About the position
NBCUniversal is seeking an experienced Governance, Risk, and Compliance (GRC) Analyst to support various functions within the Security Assurance – Governance team. The ideal candidate will have a strong understanding of cybersecurity, vendor contracts, negotiation of third party security standards, and the ability support additional governance functions like 3rd Party Security Reviews.
Responsibilities
• Collaborate with business leadership, Legal, Procurement, and Cyber to review terms and conditions, ensuring vendor and client obligations are aligned with internal cyber controls
• Undertake research as needed when control or regulatory questions arise
• Track status of risk remediations in the risk register with business stakeholders
• Monitor completeness and sustainability of remediation efforts
• Educate and raise awareness on risks and controls
• Contribute to overall program enhancements and drive automation with various IT and Cybersecurity stakeholders
• Contribute to enterprise IT Risk and Control awareness efforts
• Maintain deep understanding of organization wide objectives, interactions, issues and risks
• Stay abreast of current and emerging information risks, including current or proposed cyber legislation or control frameworks
• Perform other related duties and special projects, as assigned, to support evolving GRC and cybersecurity program needs
Requirements
• Bachelor's degree or equivalent experience.
• Minimum of 2 years of experience in IT Governance, Risk or Compliance functions
• Knowledge of IT Risk Frameworks such as NIST, ISO, CSA, PCI, etc.
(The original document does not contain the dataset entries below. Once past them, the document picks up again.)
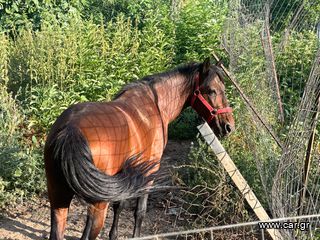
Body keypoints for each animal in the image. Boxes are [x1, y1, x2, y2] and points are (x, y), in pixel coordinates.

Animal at [44, 58, 235, 240]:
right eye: (212, 90)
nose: (228, 126)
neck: (155, 104)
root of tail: (71, 130)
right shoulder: (148, 173)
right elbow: (140, 211)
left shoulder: (124, 178)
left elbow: (119, 206)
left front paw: (114, 235)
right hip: (97, 205)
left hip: (59, 198)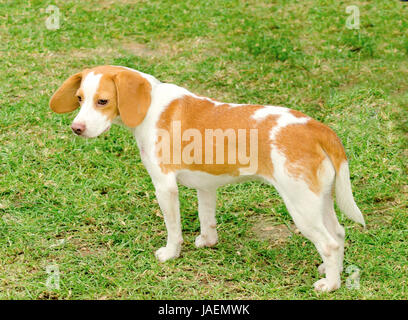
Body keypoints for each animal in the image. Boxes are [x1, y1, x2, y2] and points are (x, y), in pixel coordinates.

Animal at [49, 65, 364, 292]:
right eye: (79, 99)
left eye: (103, 101)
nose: (76, 128)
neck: (150, 105)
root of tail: (317, 128)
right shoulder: (206, 185)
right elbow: (206, 217)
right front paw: (207, 241)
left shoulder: (164, 186)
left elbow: (173, 229)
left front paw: (170, 254)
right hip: (319, 200)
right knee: (339, 234)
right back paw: (332, 270)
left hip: (301, 206)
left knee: (329, 243)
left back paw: (330, 284)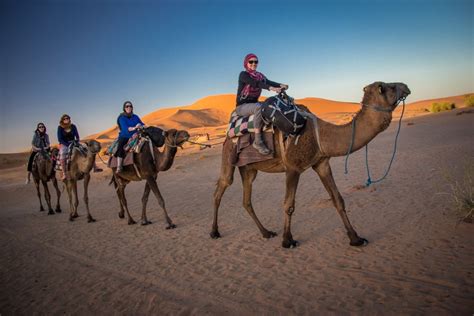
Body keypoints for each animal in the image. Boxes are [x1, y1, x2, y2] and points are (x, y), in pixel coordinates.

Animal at [211, 82, 412, 249]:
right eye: (387, 87)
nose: (406, 86)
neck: (319, 135)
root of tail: (228, 134)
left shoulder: (321, 163)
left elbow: (338, 200)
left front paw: (356, 238)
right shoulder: (293, 168)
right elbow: (289, 205)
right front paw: (288, 241)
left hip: (249, 169)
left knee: (246, 200)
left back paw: (266, 232)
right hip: (228, 157)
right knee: (222, 187)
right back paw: (214, 231)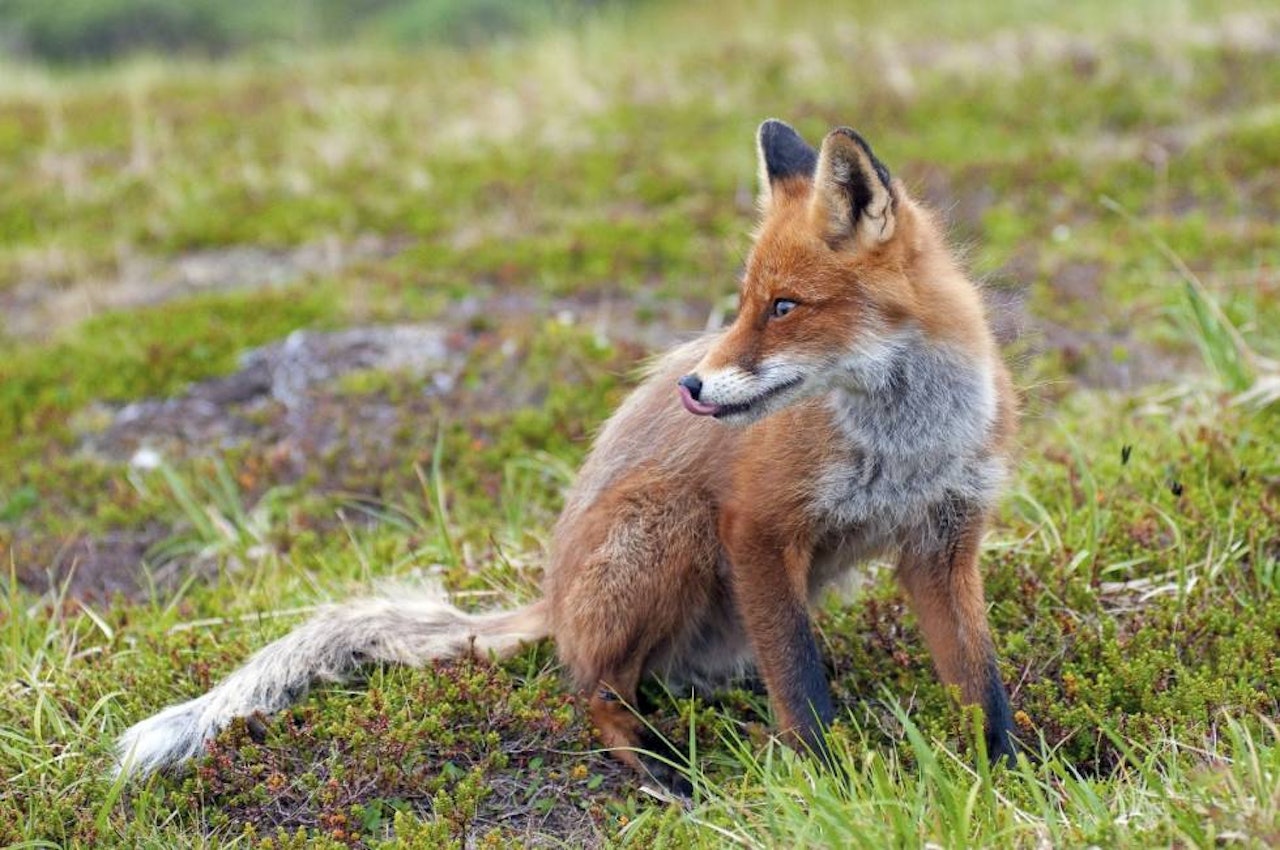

• Knowledge of contracting lifecycle
• Ability to work independently and in cross functional teams
• Strong analytic skills for problem analysis and resolution
• Experience in process management systems like Jira, Azure DevBoards, ServiceNow
• Experience with the MS office suite – Excel, PowerPoint, Word etc
• Strong written/verbal communication and organizational skills
Nice-to-haves
• Ability to prioritize activities based on business criticality, audits, threats, vulnerabilities, and regulatory requirements.
• Experience supporting enterprise-wide technology initiatives and creating a risk-aware culture.
• Ability to understand the big picture by aligning activities to business objectives and partnering with other IT GRC functions to align strategies and enterprise priorities.
• Industry certifications such as CRISC or CISA are a plus.
Benefits
• This position is eligible for company sponsored benefits, including medical, dental and vision insurance, 401(k), paid leave, tuition reimbursement, and a variety of other discounts and perks.